→ TASK ITEM:
Copy the data from the line that contains "### HTTP response details" to its last line, exactly, including both of those lines and leaving out everything before.

↓

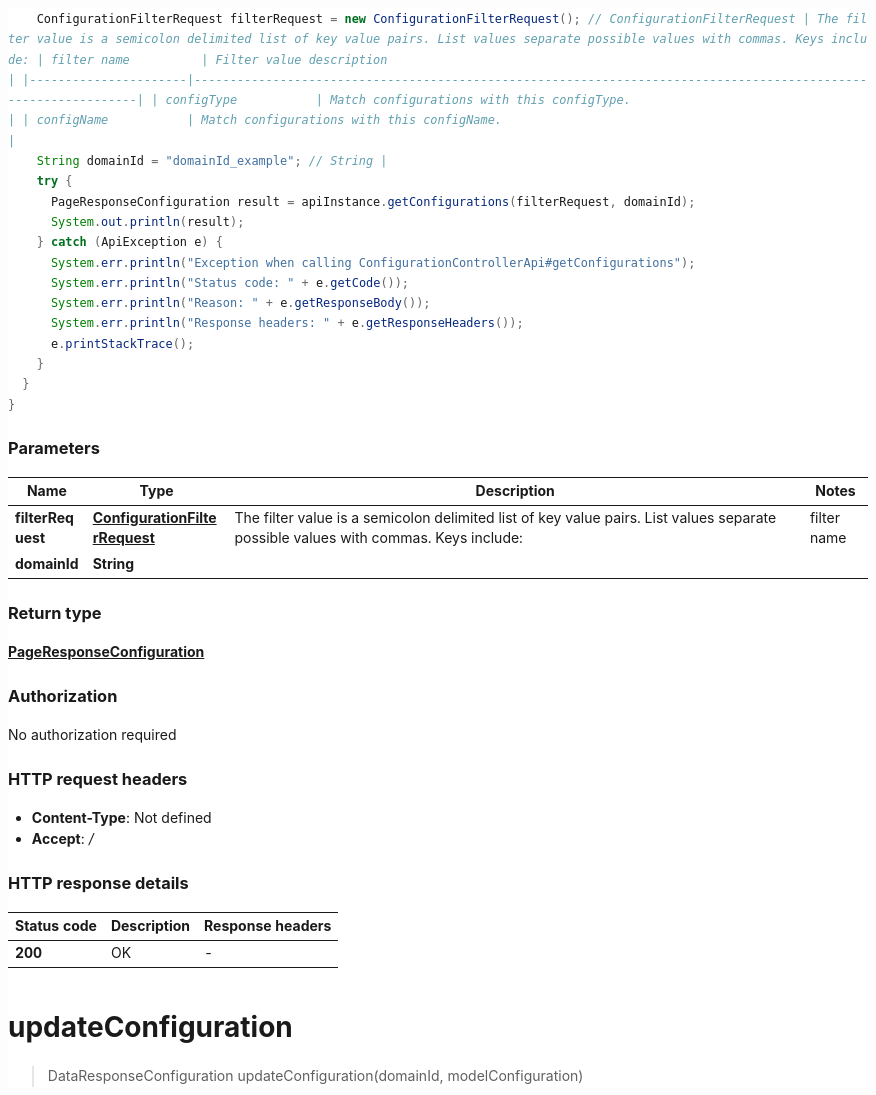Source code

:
 ```java
    ConfigurationFilterRequest filterRequest = new ConfigurationFilterRequest(); // ConfigurationFilterRequest | The filter value is a semicolon delimited list of key value pairs. List values separate possible values with commas. Keys include: | filter name          | Filter value description                                                                                       | |----------------------|----------------------------------------------------------------------------------------------------------------| | configType           | Match configurations with this configType.                                                                     | | configName           | Match configurations with this configName.                                                                     |
    String domainId = "domainId_example"; // String | 
    try {
      PageResponseConfiguration result = apiInstance.getConfigurations(filterRequest, domainId);
      System.out.println(result);
    } catch (ApiException e) {
      System.err.println("Exception when calling ConfigurationControllerApi#getConfigurations");
      System.err.println("Status code: " + e.getCode());
      System.err.println("Reason: " + e.getResponseBody());
      System.err.println("Response headers: " + e.getResponseHeaders());
      e.printStackTrace();
    }
  }
}
```

### Parameters

| Name | Type | Description  | Notes |
|------------- | ------------- | ------------- | -------------|
| **filterRequest** | [**ConfigurationFilterRequest**](.md)| The filter value is a semicolon delimited list of key value pairs. List values separate possible values with commas. Keys include: | filter name          | Filter value description                                                                                       | |----------------------|----------------------------------------------------------------------------------------------------------------| | configType           | Match configurations with this configType.                                                                     | | configName           | Match configurations with this configName.                                                                     | | |
| **domainId** | **String**|  | |

### Return type

[**PageResponseConfiguration**](PageResponseConfiguration.md)

### Authorization

No authorization required

### HTTP request headers

 - **Content-Type**: Not defined
 - **Accept**: */*

### HTTP response details
| Status code | Description | Response headers |
|-------------|-------------|------------------|
| **200** | OK |  -  |

<a id="updateConfiguration"></a>
# **updateConfiguration**
> DataResponseConfiguration updateConfiguration(domainId, modelConfiguration)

↑

→ ANSWER AREA:
### HTTP response details
| Status code | Description | Response headers |
|-------------|-------------|------------------|
| **200** | OK |  -  |

<a id="updateConfiguration"></a>
# **updateConfiguration**
> DataResponseConfiguration updateConfiguration(domainId, modelConfiguration)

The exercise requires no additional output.